The rest of the film is almost uncomfortably heavy. The audience is well aware these are the final moments in Grant’s life — his vocalized intentions to become a better man for his family, his New Year’s resolutions, the promise to play a game with his daughter New Year’s morning – they already know these things will never be realized. And while Coogler is careful not to turn Grant into a martyr in also showing his all-too-human shortcomings, this viewer is still left with the sense that he suffered a deep injustice when told (at the end) that the (white) police officer who killed Grant was sentenced to two years but was released after serving less than one. [and what if the (race) tables were turned?] The release of Fruitvale Station coinciding with the not-guilty verdict for Zimmerman in the Trayvon Martin case amidst ongoing debates that even Obama has weighed in on should be a sign — everyone in the United States (at least) ought to see this film.
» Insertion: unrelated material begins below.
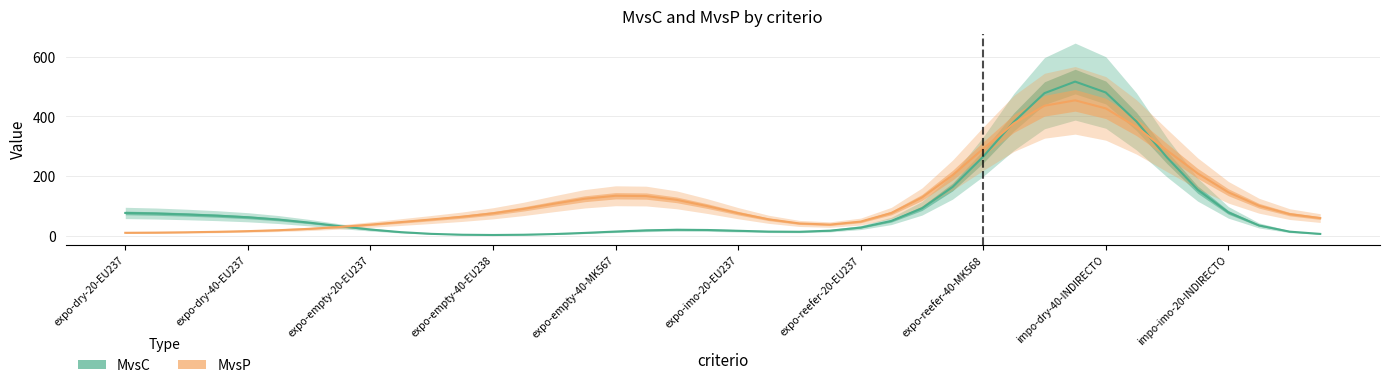

What is the difference between the MvsC values at 22 and 36?

65.2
Allow me to turn to a few thoughts on the storytelling style and Coogler’s choice to turn this into a narrative rather than a documentary. It occurred to me after watching Fruitvale Station that perhaps a narrative approach might be a much more effective tactic for evoking empathy for a person no longer alive and able to represent him/herself. If Coogler had opted to make a documentary, Grant’s character might have been mediated through interviews, family photographs and videos, and possibly a narration that would have placed Coogler front and center. Instead Grant’s character is researched from these ‘methods,’ but the methods (and Coogler himself) remain in the background allowing Oscar Grant the man to shine through.
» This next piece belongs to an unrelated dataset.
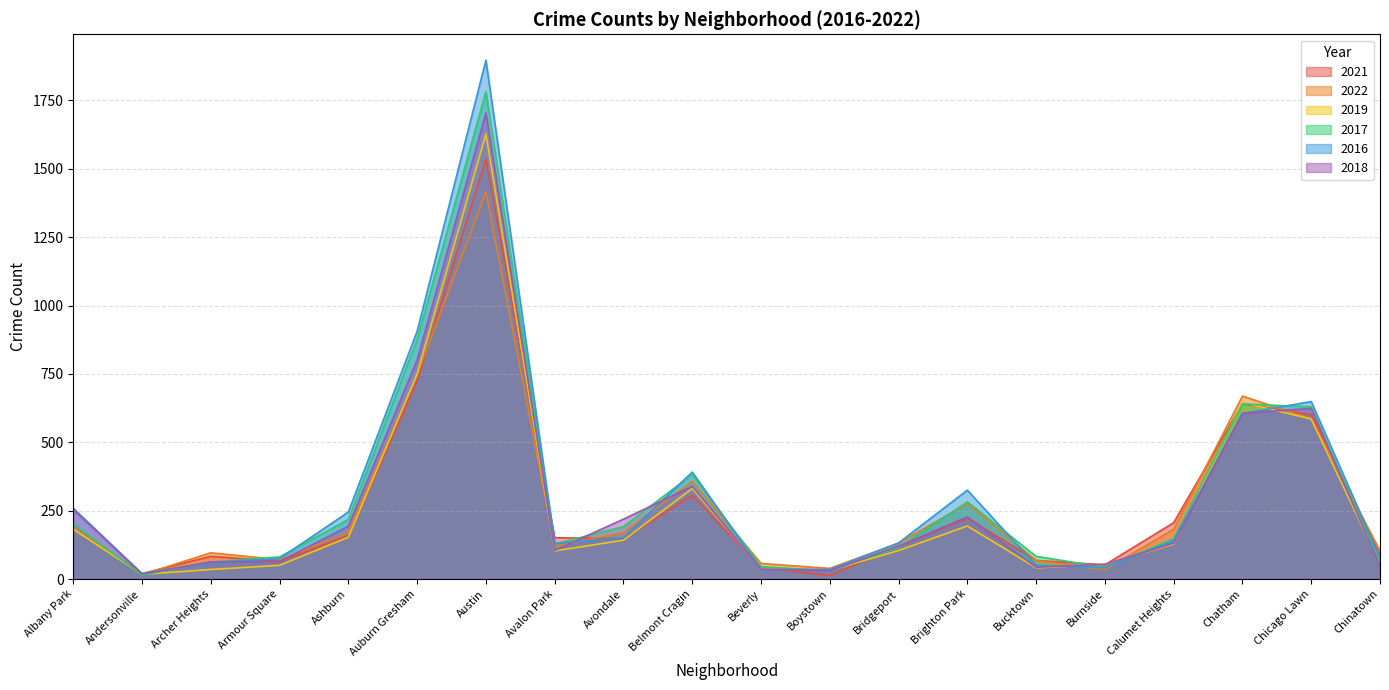

The 2022 series shows 747 at Auburn Gresham. True or false?

True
If compared with another film I recently watched, Rick Rowley’s Dirty Wars, in which investigative journalist Jeremy Scahill exposes the United States’ covert wars, it raises a few methodological questions worth exploring. Granted there are major differences in the films’ topics, formats and perhaps even goals. Nonetheless, they are both in a sense exposing or ‘talking back’ to power and “the system.” Dirty Wars is a documentary that places a mediator, Scahill, front and center as he walks us through a journey that takes him from Afghanistan to Somalia to Yemen in his quest to expose covert U.S. military operations as well as the U.S. drone attacks killed two American citizens in Yemen, Anwar al-Awlaki and his teenage son Nasser.
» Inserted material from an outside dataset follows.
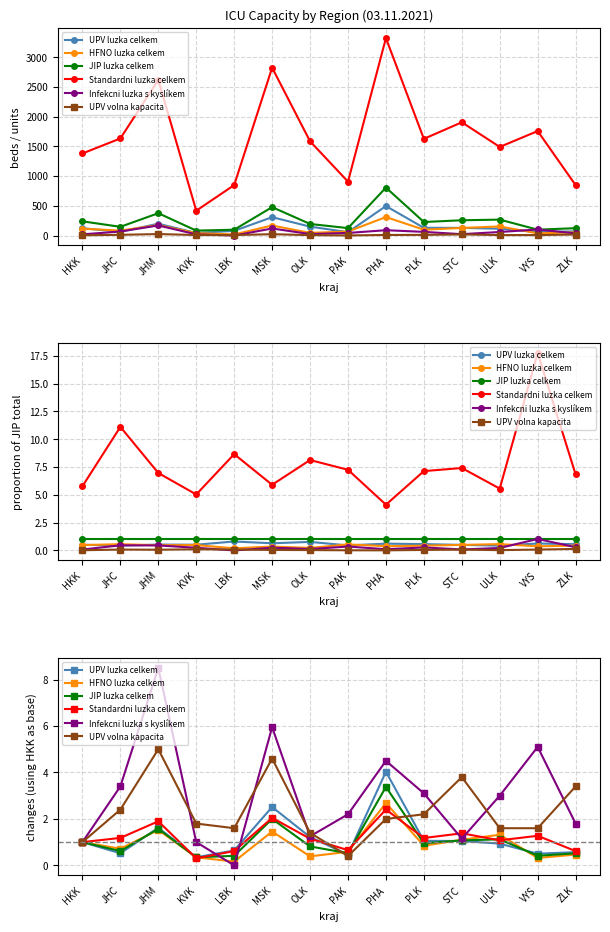

At which category does HFNO luzka celkem reach its first local peak?

JHM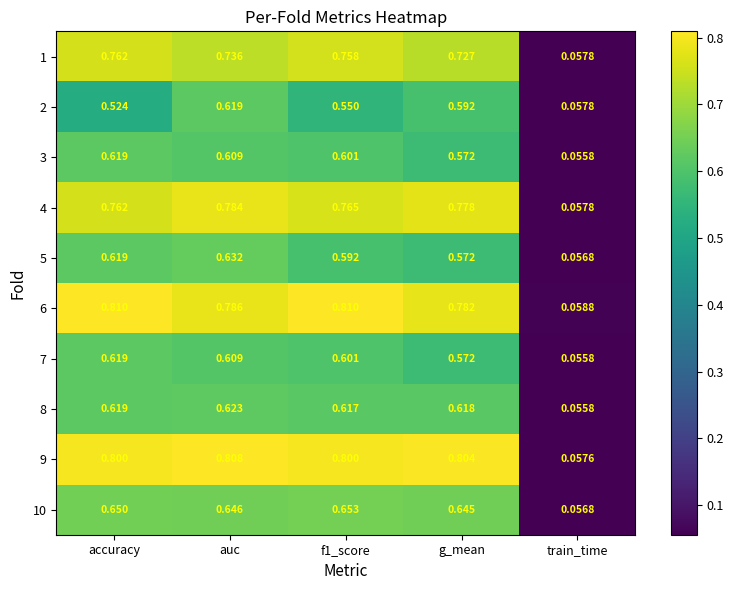

What is the difference between the highest and lowest values at accuracy?

0.3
However, despite spending time with al-Awlaki’s family in their home with photos and home videos, we do not get to really know al-Awlaki, and it is only through Scahill’s troubled narration that the viewer is able to empathize – and mostly with Scahill himself. Perhaps the Western world is not ready to accept Arab humanity without translation. Per inside sources, Scahill was never originally written as a central figure in the film; it was Sundance Institute’s insistence that made him one; they claimed viewers would not have anyone with which they could identify. And so the question lingers: regardless of which is more ‘effective’ for evoking empathy where the lack thereof is too often deadly, are we in a society that is ready to humanize black men, Arab men, and the women who are still so often ignored? And is the deeply personal method of narrative film the more effective approach for claiming that humanity?